A verbatim copy of the entries is the required answer.

--------------------------------------------------

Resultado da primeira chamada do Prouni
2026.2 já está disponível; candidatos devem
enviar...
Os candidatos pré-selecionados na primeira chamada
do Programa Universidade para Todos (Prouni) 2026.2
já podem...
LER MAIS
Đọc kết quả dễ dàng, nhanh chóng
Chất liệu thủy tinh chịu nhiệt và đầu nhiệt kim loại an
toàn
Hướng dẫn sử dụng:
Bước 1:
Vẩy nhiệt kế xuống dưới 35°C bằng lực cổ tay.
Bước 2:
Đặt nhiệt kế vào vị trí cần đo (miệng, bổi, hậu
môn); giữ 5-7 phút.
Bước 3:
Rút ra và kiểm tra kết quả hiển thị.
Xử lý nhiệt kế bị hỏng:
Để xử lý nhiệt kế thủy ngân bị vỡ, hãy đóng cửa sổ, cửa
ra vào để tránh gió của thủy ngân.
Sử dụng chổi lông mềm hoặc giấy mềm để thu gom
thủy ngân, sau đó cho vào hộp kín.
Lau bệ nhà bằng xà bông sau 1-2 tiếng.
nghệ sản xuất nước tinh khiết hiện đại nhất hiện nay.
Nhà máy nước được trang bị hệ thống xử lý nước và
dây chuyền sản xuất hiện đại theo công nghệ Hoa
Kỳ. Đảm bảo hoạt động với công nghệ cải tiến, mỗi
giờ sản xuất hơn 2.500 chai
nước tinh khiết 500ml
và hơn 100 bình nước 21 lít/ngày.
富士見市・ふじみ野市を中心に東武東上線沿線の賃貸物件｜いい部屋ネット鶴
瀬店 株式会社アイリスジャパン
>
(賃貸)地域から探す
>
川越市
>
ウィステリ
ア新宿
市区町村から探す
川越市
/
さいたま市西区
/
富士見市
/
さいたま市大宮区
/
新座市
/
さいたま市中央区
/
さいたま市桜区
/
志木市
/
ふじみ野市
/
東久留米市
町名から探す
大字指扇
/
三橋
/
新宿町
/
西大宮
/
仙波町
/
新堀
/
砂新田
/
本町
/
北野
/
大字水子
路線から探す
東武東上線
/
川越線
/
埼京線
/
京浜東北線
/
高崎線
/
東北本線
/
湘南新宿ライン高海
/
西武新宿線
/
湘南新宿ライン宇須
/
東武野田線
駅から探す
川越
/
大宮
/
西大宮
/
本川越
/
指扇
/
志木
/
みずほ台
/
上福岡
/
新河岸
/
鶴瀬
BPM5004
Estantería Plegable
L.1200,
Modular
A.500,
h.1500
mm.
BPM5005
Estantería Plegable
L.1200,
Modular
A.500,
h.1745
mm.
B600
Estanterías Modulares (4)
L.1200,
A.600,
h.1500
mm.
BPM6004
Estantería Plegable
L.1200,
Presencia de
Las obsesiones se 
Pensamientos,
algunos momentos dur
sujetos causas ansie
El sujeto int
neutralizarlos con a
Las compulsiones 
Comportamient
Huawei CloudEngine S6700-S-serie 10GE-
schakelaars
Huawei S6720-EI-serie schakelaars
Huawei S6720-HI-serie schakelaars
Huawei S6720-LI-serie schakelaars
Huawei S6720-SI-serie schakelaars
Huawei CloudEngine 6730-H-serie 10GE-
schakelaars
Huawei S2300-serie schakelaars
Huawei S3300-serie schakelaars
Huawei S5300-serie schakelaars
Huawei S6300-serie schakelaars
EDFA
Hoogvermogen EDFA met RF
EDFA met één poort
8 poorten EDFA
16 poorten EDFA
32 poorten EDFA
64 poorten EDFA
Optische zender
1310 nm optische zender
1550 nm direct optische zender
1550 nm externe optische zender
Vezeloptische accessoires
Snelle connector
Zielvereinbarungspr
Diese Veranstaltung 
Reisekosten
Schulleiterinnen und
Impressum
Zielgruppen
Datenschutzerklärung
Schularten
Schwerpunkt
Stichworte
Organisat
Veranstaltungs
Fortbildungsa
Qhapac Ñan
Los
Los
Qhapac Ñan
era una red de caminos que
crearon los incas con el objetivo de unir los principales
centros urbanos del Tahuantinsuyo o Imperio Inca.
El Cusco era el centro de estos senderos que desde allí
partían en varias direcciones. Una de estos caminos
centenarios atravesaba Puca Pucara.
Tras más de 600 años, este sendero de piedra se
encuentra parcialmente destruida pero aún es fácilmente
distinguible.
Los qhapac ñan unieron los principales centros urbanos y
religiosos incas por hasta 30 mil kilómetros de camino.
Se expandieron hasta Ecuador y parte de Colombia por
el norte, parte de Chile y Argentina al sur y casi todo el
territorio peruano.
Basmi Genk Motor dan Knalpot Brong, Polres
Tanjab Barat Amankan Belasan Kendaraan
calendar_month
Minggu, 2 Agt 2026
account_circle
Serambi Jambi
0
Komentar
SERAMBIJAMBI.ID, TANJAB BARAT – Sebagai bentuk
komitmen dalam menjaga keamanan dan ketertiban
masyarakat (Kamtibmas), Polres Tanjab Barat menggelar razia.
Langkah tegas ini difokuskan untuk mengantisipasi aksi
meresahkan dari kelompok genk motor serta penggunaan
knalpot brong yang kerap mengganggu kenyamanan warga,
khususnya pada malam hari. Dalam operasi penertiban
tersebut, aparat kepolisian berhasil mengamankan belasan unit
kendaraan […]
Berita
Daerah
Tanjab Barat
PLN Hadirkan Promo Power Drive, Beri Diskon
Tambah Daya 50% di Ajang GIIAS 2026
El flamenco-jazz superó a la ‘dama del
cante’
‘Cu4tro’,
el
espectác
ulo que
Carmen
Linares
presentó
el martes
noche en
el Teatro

--------------------------------------------------

### Response box
Resultado da primeira chamada do Prouni
2026.2 já está disponível; candidatos devem
enviar...
Os candidatos pré-selecionados na primeira chamada
do Programa Universidade para Todos (Prouni) 2026.2
já podem...
LER MAIS
Đọc kết quả dễ dàng, nhanh chóng
Chất liệu thủy tinh chịu nhiệt và đầu nhiệt kim loại an
toàn
Hướng dẫn sử dụng:
Bước 1:
Vẩy nhiệt kế xuống dưới 35°C bằng lực cổ tay.
Bước 2:
Đặt nhiệt kế vào vị trí cần đo (miệng, bổi, hậu
môn); giữ 5-7 phút.
Bước 3:
Rút ra và kiểm tra kết quả hiển thị.
Xử lý nhiệt kế bị hỏng:
Để xử lý nhiệt kế thủy ngân bị vỡ, hãy đóng cửa sổ, cửa
ra vào để tránh gió của thủy ngân.
Sử dụng chổi lông mềm hoặc giấy mềm để thu gom
thủy ngân, sau đó cho vào hộp kín.
Lau bệ nhà bằng xà bông sau 1-2 tiếng.
nghệ sản xuất nước tinh khiết hiện đại nhất hiện nay.
Nhà máy nước được trang bị hệ thống xử lý nước và
dây chuyền sản xuất hiện đại theo công nghệ Hoa
Kỳ. Đảm bảo hoạt động với công nghệ cải tiến, mỗi
giờ sản xuất hơn 2.500 chai
nước tinh khiết 500ml
và hơn 100 bình nước 21 lít/ngày.
富士見市・ふじみ野市を中心に東武東上線沿線の賃貸物件｜いい部屋ネット鶴
瀬店 株式会社アイリスジャパン
>
(賃貸)地域から探す
>
川越市
>
ウィステリ
ア新宿
市区町村から探す
川越市
/
さいたま市西区
/
富士見市
/
さいたま市大宮区
/
新座市
/
さいたま市中央区
/
さいたま市桜区
/
志木市
/
ふじみ野市
/
東久留米市
町名から探す
大字指扇
/
三橋
/
新宿町
/
西大宮
/
仙波町
/
新堀
/
砂新田
/
本町
/
北野
/
大字水子
路線から探す
東武東上線
/
川越線
/
埼京線
/
京浜東北線
/
高崎線
/
東北本線
/
湘南新宿ライン高海
/
西武新宿線
/
湘南新宿ライン宇須
/
東武野田線
駅から探す
川越
/
大宮
/
西大宮
/
本川越
/
指扇
/
志木
/
みずほ台
/
上福岡
/
新河岸
/
鶴瀬
BPM5004
Estantería Plegable
L.1200,
Modular
A.500,
h.1500
mm.
BPM5005
Estantería Plegable
L.1200,
Modular
A.500,
h.1745
mm.
B600
Estanterías Modulares (4)
L.1200,
A.600,
h.1500
mm.
BPM6004
Estantería Plegable
L.1200,
Presencia de
Las obsesiones se 
Pensamientos,
algunos momentos dur
sujetos causas ansie
El sujeto int
neutralizarlos con a
Las compulsiones 
Comportamient
Huawei CloudEngine S6700-S-serie 10GE-
schakelaars
Huawei S6720-EI-serie schakelaars
Huawei S6720-HI-serie schakelaars
Huawei S6720-LI-serie schakelaars
Huawei S6720-SI-serie schakelaars
Huawei CloudEngine 6730-H-serie 10GE-
schakelaars
Huawei S2300-serie schakelaars
Huawei S3300-serie schakelaars
Huawei S5300-serie schakelaars
Huawei S6300-serie schakelaars
EDFA
Hoogvermogen EDFA met RF
EDFA met één poort
8 poorten EDFA
16 poorten EDFA
32 poorten EDFA
64 poorten EDFA
Optische zender
1310 nm optische zender
1550 nm direct optische zender
1550 nm externe optische zender
Vezeloptische accessoires
Snelle connector
Zielvereinbarungspr
Diese Veranstaltung 
Reisekosten
Schulleiterinnen und
Impressum
Zielgruppen
Datenschutzerklärung
Schularten
Schwerpunkt
Stichworte
Organisat
Veranstaltungs
Fortbildungsa
Qhapac Ñan
Los
Los
Qhapac Ñan
era una red de caminos que
crearon los incas con el objetivo de unir los principales
centros urbanos del Tahuantinsuyo o Imperio Inca.
El Cusco era el centro de estos senderos que desde allí
partían en varias direcciones. Una de estos caminos
centenarios atravesaba Puca Pucara.
Tras más de 600 años, este sendero de piedra se
encuentra parcialmente destruida pero aún es fácilmente
distinguible.
Los qhapac ñan unieron los principales centros urbanos y
religiosos incas por hasta 30 mil kilómetros de camino.
Se expandieron hasta Ecuador y parte de Colombia por
el norte, parte de Chile y Argentina al sur y casi todo el
territorio peruano.
Basmi Genk Motor dan Knalpot Brong, Polres
Tanjab Barat Amankan Belasan Kendaraan
calendar_month
Minggu, 2 Agt 2026
account_circle
Serambi Jambi
0
Komentar
SERAMBIJAMBI.ID, TANJAB BARAT – Sebagai bentuk
komitmen dalam menjaga keamanan dan ketertiban
masyarakat (Kamtibmas), Polres Tanjab Barat menggelar razia.
Langkah tegas ini difokuskan untuk mengantisipasi aksi
meresahkan dari kelompok genk motor serta penggunaan
knalpot brong yang kerap mengganggu kenyamanan warga,
khususnya pada malam hari. Dalam operasi penertiban
tersebut, aparat kepolisian berhasil mengamankan belasan unit
kendaraan […]
Berita
Daerah
Tanjab Barat
PLN Hadirkan Promo Power Drive, Beri Diskon
Tambah Daya 50% di Ajang GIIAS 2026
El flamenco-jazz superó a la ‘dama del
cante’
‘Cu4tro’,
el
espectác
ulo que
Carmen
Linares
presentó
el martes
noche en
el Teatro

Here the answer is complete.